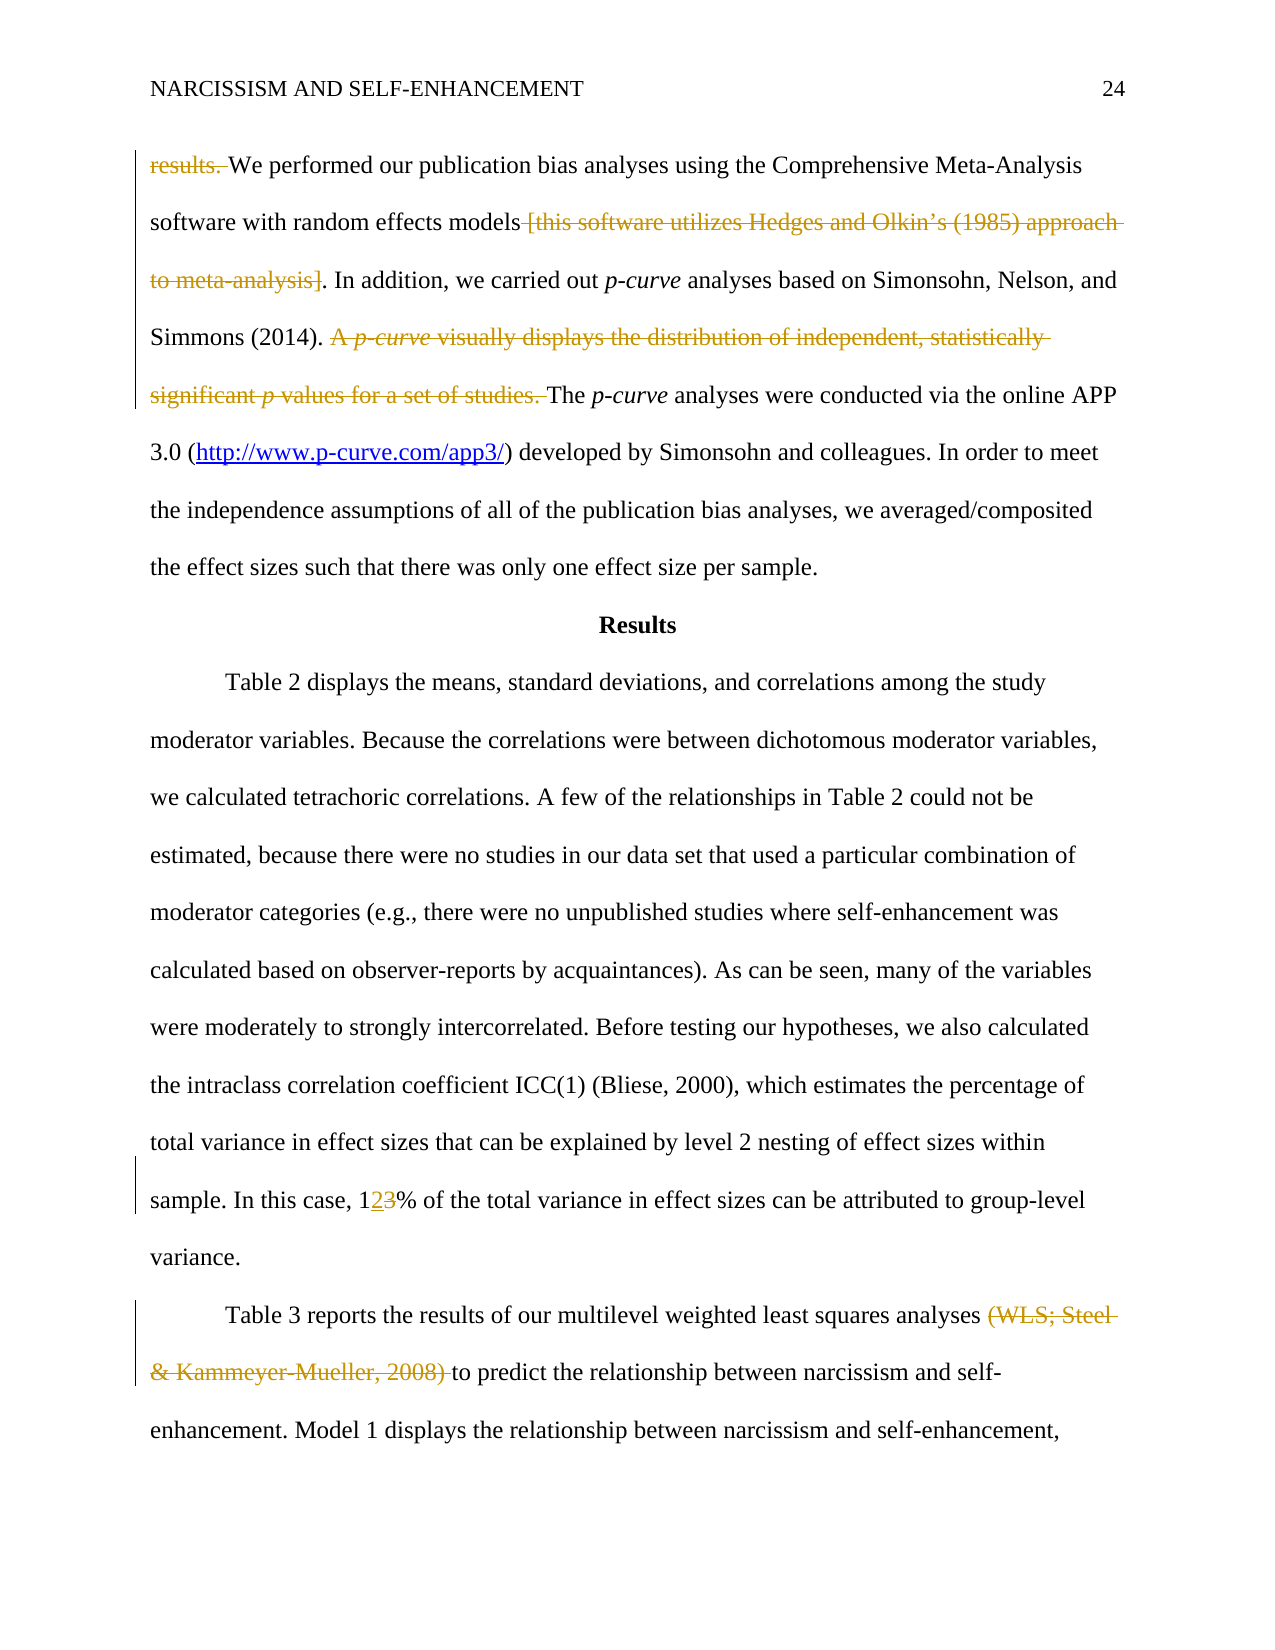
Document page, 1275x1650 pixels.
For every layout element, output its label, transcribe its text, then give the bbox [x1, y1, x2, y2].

text Results [150, 610, 1125, 639]
text Table 2 displays the means, standard deviations, and correlations among the study moderator variables. Because the correlations were between dichotomous moderator variables, we calculated tetrachoric correlations. A few of the relationships in Table 2 could not be estimated, because there were no studies in our data set that used a particular combination of moderator categories (e.g., there were no unpublished studies where self-enhancement was calculated based on observer-reports by acquaintances). As can be seen, many of the variables were moderately to strongly intercorrelated. Before testing our hypotheses, we also calculated the intraclass correlation coefficient ICC(1) (Bliese, 2000), which estimates the percentage of total variance in effect sizes that can be explained by level 2 nesting of effect sizes within sample. In this case, 1% of the total variance in effect sizes can be attributed to group-level variance. [150, 667, 1125, 1271]
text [150, 1300, 1125, 1444]
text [150, 150, 1125, 581]
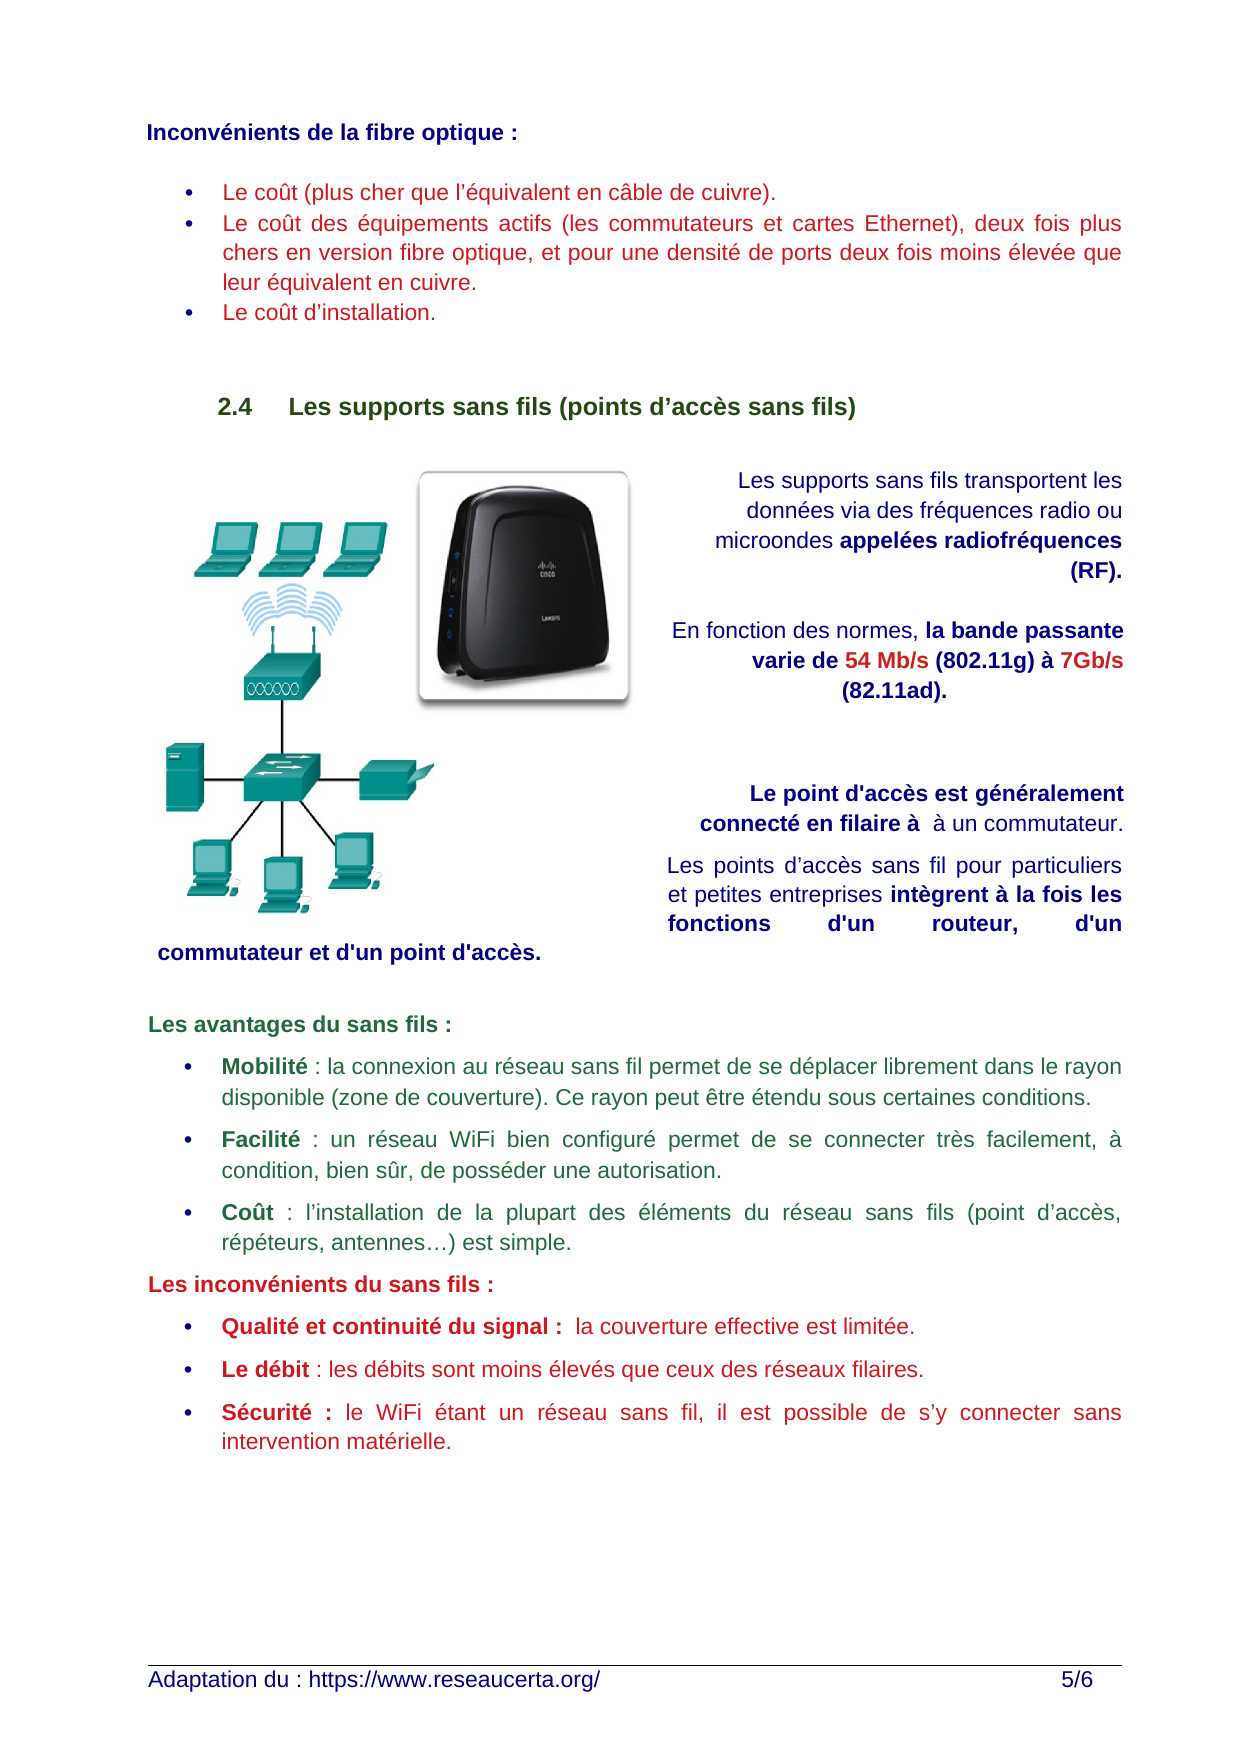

————————

▶ _What is expected_
Please copy the lines above exactly as written, apart from any pictures.

▶ _Task solution_
Document page, 1275x1650 pixels.
For every layout element, output its label, transcribe its text, then give the bbox [x1, y1, x2, y2].

text Results [150, 610, 1125, 639]
text Table 2 displays the means, standard deviations, and correlations among the study moderator variables. Because the correlations were between dichotomous moderator variables, we calculated tetrachoric correlations. A few of the relationships in Table 2 could not be estimated, because there were no studies in our data set that used a particular combination of moderator categories (e.g., there were no unpublished studies where self-enhancement was calculated based on observer-reports by acquaintances). As can be seen, many of the variables were moderately to strongly intercorrelated. Before testing our hypotheses, we also calculated the intraclass correlation coefficient ICC(1) (Bliese, 2000), which estimates the percentage of total variance in effect sizes that can be explained by level 2 nesting of effect sizes within sample. In this case, 1% of the total variance in effect sizes can be attributed to group-level variance. [150, 667, 1125, 1271]
text [150, 1300, 1125, 1444]
text [150, 150, 1125, 581]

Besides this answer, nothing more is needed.